Mobilizing cheap, flexible, and informal labor
The term informalization emerges from a critical body of scholarship, which draws attention to the ways in which global capitalism relies on the exploitation of cheap, flexible, and unregulated work, to overcome recurrent crises of accumulation. While informalization processes have been described in sectors like garments and export agriculture, an informalization perspective has not yet been applied to extractive industries.
Informalization processes in industrial gold mining primarily take the form of outsourcing and subcontracting. While subcontracting and outsourcing in the mining industry have long been limited to specialized functions such as construction and shaft sinking; more recently mining companies have started to rely on subcontractors for a broader range of core (mining) and non-core (cleaning, catering, security) functions. Contract workers in industrial mining tend to be less organized, more casualized, underpaid, and typically lack decent social protection.

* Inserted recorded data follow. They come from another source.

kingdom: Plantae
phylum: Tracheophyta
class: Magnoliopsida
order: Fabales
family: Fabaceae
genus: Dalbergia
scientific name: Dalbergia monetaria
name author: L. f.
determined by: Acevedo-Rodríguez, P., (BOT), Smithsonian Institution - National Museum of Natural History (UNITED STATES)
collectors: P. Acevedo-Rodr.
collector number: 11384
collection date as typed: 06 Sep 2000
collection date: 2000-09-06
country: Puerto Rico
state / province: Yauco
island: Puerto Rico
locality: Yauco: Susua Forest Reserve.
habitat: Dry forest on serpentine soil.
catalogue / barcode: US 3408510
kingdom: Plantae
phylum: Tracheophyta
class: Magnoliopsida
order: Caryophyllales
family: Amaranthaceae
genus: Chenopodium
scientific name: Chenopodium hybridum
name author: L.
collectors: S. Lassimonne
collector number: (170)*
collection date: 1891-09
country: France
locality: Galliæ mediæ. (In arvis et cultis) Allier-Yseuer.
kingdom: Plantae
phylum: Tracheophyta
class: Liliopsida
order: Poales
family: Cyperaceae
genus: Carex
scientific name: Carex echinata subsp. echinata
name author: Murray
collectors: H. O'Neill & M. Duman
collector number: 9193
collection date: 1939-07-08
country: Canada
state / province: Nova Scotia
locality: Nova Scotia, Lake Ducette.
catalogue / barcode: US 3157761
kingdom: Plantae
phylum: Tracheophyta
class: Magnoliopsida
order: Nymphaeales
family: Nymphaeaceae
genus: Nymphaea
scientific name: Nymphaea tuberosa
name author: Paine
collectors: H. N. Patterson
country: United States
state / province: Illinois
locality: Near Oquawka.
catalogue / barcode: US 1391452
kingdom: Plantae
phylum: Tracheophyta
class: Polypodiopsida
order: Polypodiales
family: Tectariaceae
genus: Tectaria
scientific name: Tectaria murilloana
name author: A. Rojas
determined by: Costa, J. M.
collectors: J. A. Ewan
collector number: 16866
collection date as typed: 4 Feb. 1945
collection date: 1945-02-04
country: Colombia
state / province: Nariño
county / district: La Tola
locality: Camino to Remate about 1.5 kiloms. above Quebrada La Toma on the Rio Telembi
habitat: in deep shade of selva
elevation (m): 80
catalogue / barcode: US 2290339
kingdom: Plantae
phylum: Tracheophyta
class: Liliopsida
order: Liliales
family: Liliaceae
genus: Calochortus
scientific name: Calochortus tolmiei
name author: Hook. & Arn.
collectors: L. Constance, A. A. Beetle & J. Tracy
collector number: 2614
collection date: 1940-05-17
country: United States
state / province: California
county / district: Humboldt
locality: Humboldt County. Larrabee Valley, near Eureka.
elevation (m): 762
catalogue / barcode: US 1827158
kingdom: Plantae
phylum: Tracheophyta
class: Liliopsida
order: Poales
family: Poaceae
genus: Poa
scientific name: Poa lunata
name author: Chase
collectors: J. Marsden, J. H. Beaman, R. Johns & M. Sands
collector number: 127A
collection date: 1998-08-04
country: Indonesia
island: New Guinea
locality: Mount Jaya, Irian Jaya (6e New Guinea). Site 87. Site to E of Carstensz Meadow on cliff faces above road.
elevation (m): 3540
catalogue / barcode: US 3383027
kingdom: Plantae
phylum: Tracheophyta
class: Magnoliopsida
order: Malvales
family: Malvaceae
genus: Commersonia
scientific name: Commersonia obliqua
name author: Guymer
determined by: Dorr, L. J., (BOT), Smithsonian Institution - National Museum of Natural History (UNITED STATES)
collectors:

In addition to the expansion of industrial gold mining, many new gold mining destinations have also witnessed a dramatic expansion of artisanal and small-scale gold mining. At a global scale, ASGM employs anywhere between 10 to 30 million people, who contribute up to one fifth of the global gold supply. In several countries (examples include Colombia, Ghana, Zimbabwe, the DRC, and the Philippines) ASGM is responsible for over half of total gold production. While often seen as a bottom-up response to poverty by those left behind by globalization, this project draws attention to how ASGM-expansion provides a systemic response to the challenges of scarcity (by targeting 'unprofitable' deposits), resistance (by offering employment- and rent-seeking opportunities to local communities), and costs (by mobilizing cheap informal labor). Moreover, rather than being an isolated phenomenon, attention is drawn to how ASGM is intricately linked to the global gold production system.